Впервые мой отец подал признаки того, что он слышит слова мужчины – он повернул голову по направлению к Блэкхарту, открывая лицо, неподвижное и невыразительное, как маска, но в глубине глаз ещё мерцало что-то, что, наверное, было пониманием.
Что-то, что было, видимо, улыбкой, исчезло с лица Блэкхарта, и его глаза сверкнули красным, как будто поймали отблеск одинокого костра.
– Поторопись. У меня нет всей ночи в распоряжении, Фрэнк, – прорычал он.
Мой отец медленно обернулся, снова оказавшись лицом к кранам. Он дотянулся до подставки, прикрепленной к краю ванной, и преувеличенным, старательным движением взял старомодную хромовую опасную бритву, которую мать подарила ему на День отца в прошлом году.
Его пальцы слегка дрожали, когда он зажал лезвие.
После всех его неторопливых движений убийственный удар, который он нанес, был удивительно быстрым.

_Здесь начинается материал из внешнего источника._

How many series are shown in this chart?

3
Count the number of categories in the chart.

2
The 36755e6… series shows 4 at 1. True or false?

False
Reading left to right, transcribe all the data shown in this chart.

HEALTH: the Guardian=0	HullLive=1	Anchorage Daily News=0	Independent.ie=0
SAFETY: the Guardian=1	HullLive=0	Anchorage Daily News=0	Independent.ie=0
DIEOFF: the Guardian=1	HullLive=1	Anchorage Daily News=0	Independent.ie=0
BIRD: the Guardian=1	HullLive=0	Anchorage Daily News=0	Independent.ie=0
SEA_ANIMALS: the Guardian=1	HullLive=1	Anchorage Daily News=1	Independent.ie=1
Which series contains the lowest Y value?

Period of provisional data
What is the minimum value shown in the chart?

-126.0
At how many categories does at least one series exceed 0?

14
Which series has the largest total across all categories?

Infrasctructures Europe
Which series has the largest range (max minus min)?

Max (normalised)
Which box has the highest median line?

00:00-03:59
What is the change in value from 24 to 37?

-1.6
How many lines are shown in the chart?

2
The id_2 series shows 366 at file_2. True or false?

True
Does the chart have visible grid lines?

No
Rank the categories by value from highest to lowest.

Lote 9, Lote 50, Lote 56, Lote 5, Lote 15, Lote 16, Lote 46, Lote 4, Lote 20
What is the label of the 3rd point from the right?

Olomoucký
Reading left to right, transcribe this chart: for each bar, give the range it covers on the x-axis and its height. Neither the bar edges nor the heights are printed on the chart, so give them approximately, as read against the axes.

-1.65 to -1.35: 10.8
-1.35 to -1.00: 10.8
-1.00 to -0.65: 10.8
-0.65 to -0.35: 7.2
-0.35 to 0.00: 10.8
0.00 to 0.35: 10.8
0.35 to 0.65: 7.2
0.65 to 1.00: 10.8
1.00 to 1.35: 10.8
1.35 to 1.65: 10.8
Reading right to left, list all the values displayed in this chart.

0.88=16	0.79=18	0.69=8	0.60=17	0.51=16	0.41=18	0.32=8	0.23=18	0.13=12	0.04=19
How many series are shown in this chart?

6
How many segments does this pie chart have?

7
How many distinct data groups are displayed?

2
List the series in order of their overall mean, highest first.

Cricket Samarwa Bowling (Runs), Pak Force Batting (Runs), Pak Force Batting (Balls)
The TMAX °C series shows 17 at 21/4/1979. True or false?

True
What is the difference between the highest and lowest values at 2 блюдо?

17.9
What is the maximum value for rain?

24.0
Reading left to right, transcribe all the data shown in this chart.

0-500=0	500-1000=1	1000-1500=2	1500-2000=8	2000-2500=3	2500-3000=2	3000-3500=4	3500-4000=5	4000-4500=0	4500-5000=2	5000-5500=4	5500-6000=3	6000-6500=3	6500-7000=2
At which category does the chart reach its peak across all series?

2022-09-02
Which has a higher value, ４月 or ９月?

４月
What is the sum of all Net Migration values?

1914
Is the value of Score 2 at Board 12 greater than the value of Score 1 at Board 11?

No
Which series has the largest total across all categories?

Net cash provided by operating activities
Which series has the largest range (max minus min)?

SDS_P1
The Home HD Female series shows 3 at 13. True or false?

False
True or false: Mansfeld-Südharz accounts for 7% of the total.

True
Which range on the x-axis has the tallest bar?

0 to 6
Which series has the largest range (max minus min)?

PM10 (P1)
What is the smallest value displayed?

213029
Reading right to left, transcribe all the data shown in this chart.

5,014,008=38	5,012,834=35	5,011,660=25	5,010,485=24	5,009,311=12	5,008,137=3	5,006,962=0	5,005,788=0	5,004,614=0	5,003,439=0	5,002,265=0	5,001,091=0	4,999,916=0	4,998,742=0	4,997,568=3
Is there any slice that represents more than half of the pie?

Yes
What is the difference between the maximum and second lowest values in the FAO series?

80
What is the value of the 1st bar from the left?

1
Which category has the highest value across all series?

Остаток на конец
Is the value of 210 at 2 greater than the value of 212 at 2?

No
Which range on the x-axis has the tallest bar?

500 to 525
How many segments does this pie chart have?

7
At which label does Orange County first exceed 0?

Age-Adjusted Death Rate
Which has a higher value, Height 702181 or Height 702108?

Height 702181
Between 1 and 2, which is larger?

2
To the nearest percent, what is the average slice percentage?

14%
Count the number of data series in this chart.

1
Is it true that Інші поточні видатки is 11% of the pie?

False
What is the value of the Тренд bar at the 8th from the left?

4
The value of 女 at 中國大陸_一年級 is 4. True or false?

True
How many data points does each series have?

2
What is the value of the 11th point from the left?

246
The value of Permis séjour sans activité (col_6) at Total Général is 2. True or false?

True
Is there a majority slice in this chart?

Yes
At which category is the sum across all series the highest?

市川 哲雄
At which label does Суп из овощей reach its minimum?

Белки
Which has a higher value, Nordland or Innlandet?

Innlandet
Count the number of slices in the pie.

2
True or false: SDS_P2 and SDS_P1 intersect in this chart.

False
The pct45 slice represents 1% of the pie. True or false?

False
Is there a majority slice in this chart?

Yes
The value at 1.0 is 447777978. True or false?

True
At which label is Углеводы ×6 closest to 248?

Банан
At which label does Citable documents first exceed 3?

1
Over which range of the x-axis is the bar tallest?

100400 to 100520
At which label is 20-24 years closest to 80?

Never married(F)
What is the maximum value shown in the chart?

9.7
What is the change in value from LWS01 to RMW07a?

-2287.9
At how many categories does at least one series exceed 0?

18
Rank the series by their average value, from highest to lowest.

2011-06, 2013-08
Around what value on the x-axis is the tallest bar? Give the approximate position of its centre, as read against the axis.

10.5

Мой отец раскроил себе горло от уха до уха единым движением, не колеблясь ни секунды и послав кровавый фонтан почти на два фута, прежде чем он иссяк и плеснул в теплую воду ванной. Его предсмертные судороги послали бритву в полет через пол, крутящуюся острым кругом, пока она не остановилась напротив дверного косяка.
Пока все это происходило, я старался тихо затаиться в своем убежище, как олень в лесной чаще, слишком напуганный, чтобы говорить или двигаться, в страхе выдать себя. Но вид живой крови моего отца, выплескивающейся из рассеченного горла, и удар бритвы о дверь, заставили меня слегка пискнуть от ужаса.